= Carsten Schmidt =

German business person

Carsten Schmidt (born 10 October 1963) is a German business executive. He was the CEO of Sky Deutschland from 2015 to 2019. In 2020, he took over the position as CEO of Bundesliga club, Hertha BSC. In the same year, he was appointed to the Executive Committee of Special Olympics Germany.

== Early life ==
Schmidt was born in October 1963, in Lüneburg, Germany. After graduating from high school in his hometown Winsen, he completed a commercial apprenticeship in Hamburg, and graduated with a business administration degree from the Munich University of Applied Sciences. During this time, Schmidt spent a semester in Toronto, Canada, on a scholarship from the Carl Duisberg Society.

== Career ==
Schmidt began his career in the media industry at Wige Media, at the time one of Europe's leading sports TV production companies, where he headed the marketing and television department as Managing Director.

◆ TASKS TO COMPLETE:
(a) According to the Carsten Schmidt profile, which university awarded his business administration degree?
(b) How would you say this sentence from the Carsten Schmidt profile in Spanish: "He was the CEO of Sky Deutschland from 2015 to 2019."
(c) Resume the Carsten Schmidt profile from its last sentence onward.

◆ EXCERPTED RECORDS:
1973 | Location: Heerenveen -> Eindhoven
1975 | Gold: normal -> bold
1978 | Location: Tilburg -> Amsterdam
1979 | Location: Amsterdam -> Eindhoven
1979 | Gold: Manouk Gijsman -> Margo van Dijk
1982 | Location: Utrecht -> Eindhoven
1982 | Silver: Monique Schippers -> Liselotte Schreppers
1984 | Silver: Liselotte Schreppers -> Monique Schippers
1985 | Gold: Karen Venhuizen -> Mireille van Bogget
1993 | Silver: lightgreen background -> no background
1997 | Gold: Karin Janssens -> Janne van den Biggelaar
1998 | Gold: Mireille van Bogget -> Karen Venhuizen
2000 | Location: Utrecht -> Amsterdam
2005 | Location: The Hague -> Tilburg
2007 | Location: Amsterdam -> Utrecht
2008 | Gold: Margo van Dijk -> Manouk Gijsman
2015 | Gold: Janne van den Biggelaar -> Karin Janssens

◆ FINAL ANSWERS:
(a) The Munich University of Applied Sciences.

(b) Fue el CEO de Sky Deutschland desde 2015 hasta 2019.

(c)
=== Sky Deutschland ===
Carsten Schmidt joined the media company Sky Deutschland (then Premiere) in 1999 as Head of Sports and was appointed to the Management Board in 2006 as Chief Officer Sports, Advertising Sales & Internet. From June 2015 to December 2019, Schmidt was CEO of Sky Deutschland with responsibilities for the German-speaking markets of Germany, Austria and Switzerland. During 2020 he served as a Senior Advisor to the company.

Under Schmidt's leadership, Sky Deutschland produced its first Sky Originals series, including the award-winning series Babylon Berlin, Das Boot and Der Pass. The company also launched several high-profile campaigns such as the initiative Sky Ocean Rescue, which aims to help protect our oceans by eliminating the use of single-use plastic packaging.

Carsten Schmidt's accomplishments include the launch of Sky Sport News, Germany's first 24-hour sports news channel, and the securing of major sports rights including the UEFA Champions League, the German Bundesliga and Formula 1. Schmidt strengthened Sky's relationship with the German Football League (DFL) and developed new business areas in advertising sales.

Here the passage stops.